[[ Input data, beginning ]]

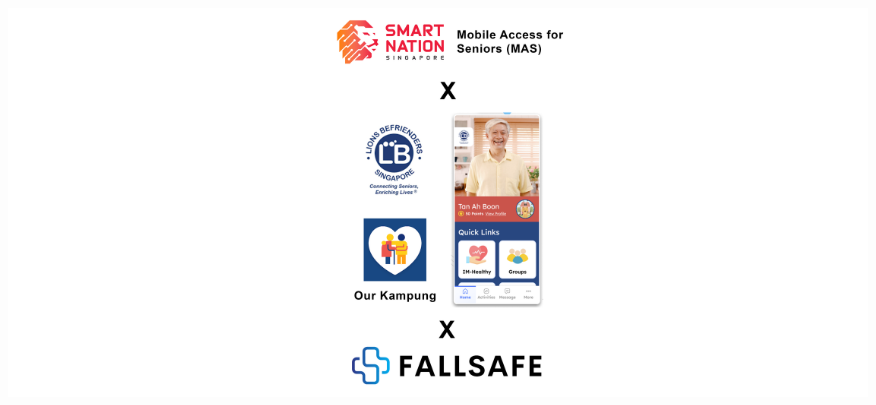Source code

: <div style="display: flex; justify-content: center">
<img src="./frontend/img/ReadME/Future Expansion.png" alt="FallSafe Image" style="float: right; width: 300px; margin-left: 20px;">
</div>
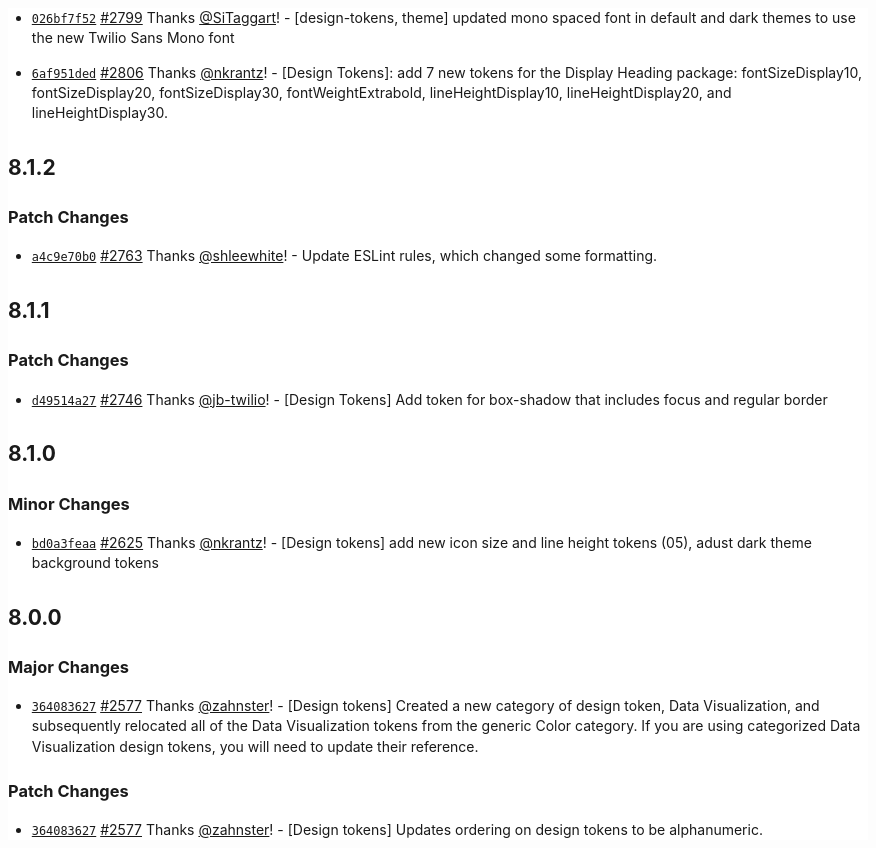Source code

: - [`026bf7f52`](https://github.com/twilio-labs/paste/commit/026bf7f52f6273f8294c313796ba97971e4bc679) [#2799](https://github.com/twilio-labs/paste/pull/2799) Thanks [@SiTaggart](https://github.com/SiTaggart)! - [design-tokens, theme] updated mono spaced font in default and dark themes to use the new Twilio Sans Mono font

* [`6af951ded`](https://github.com/twilio-labs/paste/commit/6af951ded6516200e0c40c61a92b54291489e554) [#2806](https://github.com/twilio-labs/paste/pull/2806) Thanks [@nkrantz](https://github.com/nkrantz)! - [Design Tokens]: add 7 new tokens for the Display Heading package: fontSizeDisplay10, fontSizeDisplay20, fontSizeDisplay30, fontWeightExtrabold, lineHeightDisplay10, lineHeightDisplay20, and lineHeightDisplay30.

## 8.1.2

### Patch Changes

- [`a4c9e70b0`](https://github.com/twilio-labs/paste/commit/a4c9e70b0820bfb2a41f58a61e7f991d9fa3a09b) [#2763](https://github.com/twilio-labs/paste/pull/2763) Thanks [@shleewhite](https://github.com/shleewhite)! - Update ESLint rules, which changed some formatting.

## 8.1.1

### Patch Changes

- [`d49514a27`](https://github.com/twilio-labs/paste/commit/d49514a274f30ba9ccaae45c23fb30f987cda37c) [#2746](https://github.com/twilio-labs/paste/pull/2746) Thanks [@jb-twilio](https://github.com/jb-twilio)! - [Design Tokens] Add token for box-shadow that includes focus and regular border

## 8.1.0

### Minor Changes

- [`bd0a3feaa`](https://github.com/twilio-labs/paste/commit/bd0a3feaad502ad834bb4333cac4821ff8deb184) [#2625](https://github.com/twilio-labs/paste/pull/2625) Thanks [@nkrantz](https://github.com/nkrantz)! - [Design tokens] add new icon size and line height tokens (05), adust dark theme background tokens

## 8.0.0

### Major Changes

- [`364083627`](https://github.com/twilio-labs/paste/commit/3640836277f46f6f8bbe994d5aa3f9af44c9e355) [#2577](https://github.com/twilio-labs/paste/pull/2577) Thanks [@zahnster](https://github.com/zahnster)! - [Design tokens] Created a new category of design token, Data Visualization, and subsequently relocated all of the Data Visualization tokens from the generic Color category. If you are using categorized Data Visualization design tokens, you will need to update their reference.

### Patch Changes

- [`364083627`](https://github.com/twilio-labs/paste/commit/3640836277f46f6f8bbe994d5aa3f9af44c9e355) [#2577](https://github.com/twilio-labs/paste/pull/2577) Thanks [@zahnster](https://github.com/zahnster)! - [Design tokens] Updates ordering on design tokens to be alphanumeric.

[[ Input data, end ]]

Only the pictures are dropped when you print the material; everything else is copied exactly.

#### Answer to the problem
Source code

: <div style="display: flex; justify-content: center">
<img src="./frontend/img/ReadME/Future Expansion.png" alt="FallSafe Image" style="float: right; width: 300px; margin-left: 20px;">
</div>
Source code

: - [`026bf7f52`](https://github.com/twilio-labs/paste/commit/026bf7f52f6273f8294c313796ba97971e4bc679) [#2799](https://github.com/twilio-labs/paste/pull/2799) Thanks [@SiTaggart](https://github.com/SiTaggart)! - [design-tokens, theme] updated mono spaced font in default and dark themes to use the new Twilio Sans Mono font

* [`6af951ded`](https://github.com/twilio-labs/paste/commit/6af951ded6516200e0c40c61a92b54291489e554) [#2806](https://github.com/twilio-labs/paste/pull/2806) Thanks [@nkrantz](https://github.com/nkrantz)! - [Design Tokens]: add 7 new tokens for the Display Heading package: fontSizeDisplay10, fontSizeDisplay20, fontSizeDisplay30, fontWeightExtrabold, lineHeightDisplay10, lineHeightDisplay20, and lineHeightDisplay30.

## 8.1.2

### Patch Changes

- [`a4c9e70b0`](https://github.com/twilio-labs/paste/commit/a4c9e70b0820bfb2a41f58a61e7f991d9fa3a09b) [#2763](https://github.com/twilio-labs/paste/pull/2763) Thanks [@shleewhite](https://github.com/shleewhite)! - Update ESLint rules, which changed some formatting.

## 8.1.1

### Patch Changes

- [`d49514a27`](https://github.com/twilio-labs/paste/commit/d49514a274f30ba9ccaae45c23fb30f987cda37c) [#2746](https://github.com/twilio-labs/paste/pull/2746) Thanks [@jb-twilio](https://github.com/jb-twilio)! - [Design Tokens] Add token for box-shadow that includes focus and regular border

## 8.1.0

### Minor Changes

- [`bd0a3feaa`](https://github.com/twilio-labs/paste/commit/bd0a3feaad502ad834bb4333cac4821ff8deb184) [#2625](https://github.com/twilio-labs/paste/pull/2625) Thanks [@nkrantz](https://github.com/nkrantz)! - [Design tokens] add new icon size and line height tokens (05), adust dark theme background tokens

## 8.0.0

### Major Changes

- [`364083627`](https://github.com/twilio-labs/paste/commit/3640836277f46f6f8bbe994d5aa3f9af44c9e355) [#2577](https://github.com/twilio-labs/paste/pull/2577) Thanks [@zahnster](https://github.com/zahnster)! - [Design tokens] Created a new category of design token, Data Visualization, and subsequently relocated all of the Data Visualization tokens from the generic Color category. If you are using categorized Data Visualization design tokens, you will need to update their reference.

### Patch Changes

- [`364083627`](https://github.com/twilio-labs/paste/commit/3640836277f46f6f8bbe994d5aa3f9af44c9e355) [#2577](https://github.com/twilio-labs/paste/pull/2577) Thanks [@zahnster](https://github.com/zahnster)! - [Design tokens] Updates ordering on design tokens to be alphanumeric.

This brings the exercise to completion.